Farmer is personally committed to understanding the social, economic, political, and biological systems of people in societies as diverse as Haiti and Russia. Even in caring for those with the most difficult ailments, including HIV, Ebola and tuberculosis, he was not just treating the disease. He treated the whole person and the whole community.
Farmer was also humble. He seemed to intuitively understand that small actions taken one after another over a period of time can improve the health not only of people, but also of our planet and all living things.
I met Farmer when we launched our family foundation in 2006. Tracy Kidder’s book Mountains beyond the mountains, which tells the story of Farmer’s quest “to make the whole world his patient”, has become a foundational text for our organization and our thinking.
Four years later, our paths crossed again when a devastating earthquake struck Haiti. Farmer contacted the Schmidt Family Foundation for help in restoring power to the community hospital in the town of Mirebalais. For us, it was an opportunity not only to react quickly to a crisis but also to lay the foundations for a more sustainable infrastructure.

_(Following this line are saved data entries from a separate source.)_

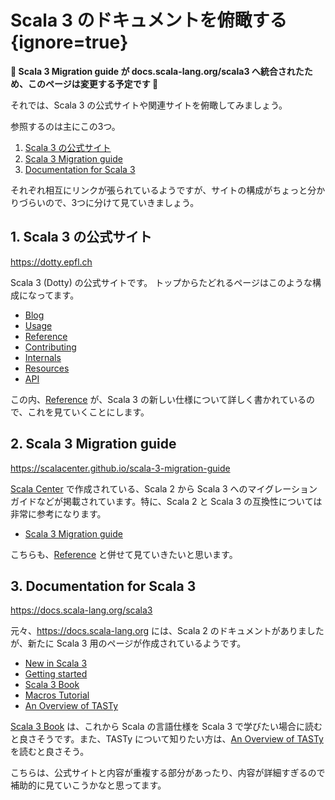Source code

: # Scala 3 のドキュメントを俯瞰する {ignore=true}

**:construction: Scala 3 Migration guide が docs.scala-lang.org/scala3 へ統合されたため、このページは変更する予定です :construction:**

それでは、Scala 3 の公式サイトや関連サイトを俯瞰してみましょう。

参照するのは主にこの3つ。

1. [Scala 3 の公式サイト](https://dotty.epfl.ch)
1. [Scala 3 Migration guide](https://scalacenter.github.io/scala-3-migration-guide)
1. [Documentation for Scala 3](https://docs.scala-lang.org/scala3)

それぞれ相互にリンクが張られているようですが、サイトの構成がちょっと分かりづらいので、3つに分けて見ていきましょう。


## 1. Scala 3 の公式サイト

https://dotty.epfl.ch

Scala 3 (Dotty) の公式サイトです。
トップからたどれるページはこのような構成になってます。

- [Blog](https://dotty.epfl.ch/blog/index.html)
- [Usage](https://dotty.epfl.ch/docs/Usage/index.html)
- [Reference](https://dotty.epfl.ch/docs/reference/overview.html)
- [Contributing](https://dotty.epfl.ch/docs/Contributing/index.html)
- [Internals](https://dotty.epfl.ch/docs/Internals/index.html)
- [Resources](https://dotty.epfl.ch/docs/Resources/index.html)
- [API](https://dotty.epfl.ch/api/index.html)

この内、[Reference](https://dotty.epfl.ch/docs/reference/overview.html) が、Scala 3 の新しい仕様について詳しく書かれているので、これを見ていくことにします。

## 2. Scala 3 Migration guide

https://scalacenter.github.io/scala-3-migration-guide

[Scala Center](https://scala.epfl.ch/) で作成されている、Scala 2 から Scala 3 へのマイグレーションガイドなどが掲載されています。特に、Scala 2 と Scala 3 の互換性については非常に参考になります。

- [Scala 3 Migration guide](https://scalacenter.github.io/scala-3-migration-guide/)

こちらも、[Reference](https://dotty.epfl.ch/docs/reference/overview.html) と併せて見ていきたいと思います。

## 3. Documentation for Scala 3

https://docs.scala-lang.org/scala3

元々、https://docs.scala-lang.org には、Scala 2 のドキュメントがありましたが、新たに Scala 3 用のページが作成されているようです。

- [New in Scala 3](https://docs.scala-lang.org/scala3/new-in-scala3.html)
- [Getting started](https://docs.scala-lang.org/scala3/getting-started.html)
- [Scala 3 Book](https://docs.scala-lang.org/scala3/book/introduction.html)
- [Macros Tutorial](https://docs.scala-lang.org/scala3/guides/macros/)
- [An Overview of TASTy](https://docs.scala-lang.org/scala3/guides/tasty-overview.html)

[Scala 3 Book](https://docs.scala-lang.org/scala3/book/introduction.html) は、これから Scala の言語仕様を Scala 3 で学びたい場合に読むと良さそうです。また、TASTy について知りたい方は、[An Overview of TASTy](https://docs.scala-lang.org/scala3/guides/tasty-overview.html) を読むと良さそう。

こちらは、公式サイトと内容が重複する部分があったり、内容が詳細すぎるので補助的に見ていこうかなと思ってます。
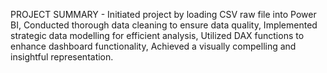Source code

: PROJECT SUMMARY - Initiated project by loading CSV raw file into Power BI, Conducted thorough data cleaning to ensure data quality, Implemented strategic data modelling for efficient analysis, Utilized DAX functions to enhance dashboard functionality, Achieved a visually compelling and insightful representation.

Rather than simply asking for funds to fix a fossil fuel-powered power source, Farmer was forward-thinking enough to recognize that health care and clean air go hand in hand, and we saw both as rights. essential humans. His confidence in new technologies and the power of human connection across the world felt familiar to me and my husband, Eric. It reminded us of the energy and optimism of our early days in Silicon Valley, where we began our careers in the 1980s. Farmer reflected our belief that our work, first in technology and now in philanthropy, could change the world for the better. We immediately approved a grant to fund the installation of solar panels to power the hospital.
Walk alongside beneficiaries
As our team got to know Farmer, we were inspired by his coaching practice. As part of our approximately $100 million annual payout on clean energy, healthy food systems, human rights, and ocean health, our program teams spend up to a month each summer at work directly with beneficiaries. It’s not about looking over their shoulders, or even walking in their shoes, but, as Farmer said, walking alongside them – breaking bread with them.
We believe, as Farmer taught us, that we cannot truly understand the challenges and struggles of our beneficiaries – people who work every day to better and protect the world – unless we spend time with them in their world, to listen to them, to observe them, to take care of them.
Our support program has enabled us to better understand the work of our beneficiaries. We see firsthand the injustices faced by neighborhoods plagued by urban oil drilling. We experience what it means when a community does not have access to healthy local foods or educational resources. We are more understanding when a recipient sometimes has to change direction or redefine their goals because we have learned what they are going through. Such flexibility comes through authentic connection.
Just a few weeks ago, Farmer asked for help to finance the modernization of the hospital in Mirebalais. We responded immediately, knowing how intimately he understood the needs of the community where he had lived and worked.
Paul Farmer built a community spirit wherever he went, until the day before he died, spending his last conscious hours sharing his extraordinary insight and wisdom with his students in Rwanda.
Farmer was optimistic and unwavering. Above all, he cared about the experiences of people who lacked the privileges that many of us – especially philanthropists – too often take for granted. His life is a model of what philanthropy can be at its best and a source of hope even in the darkest times.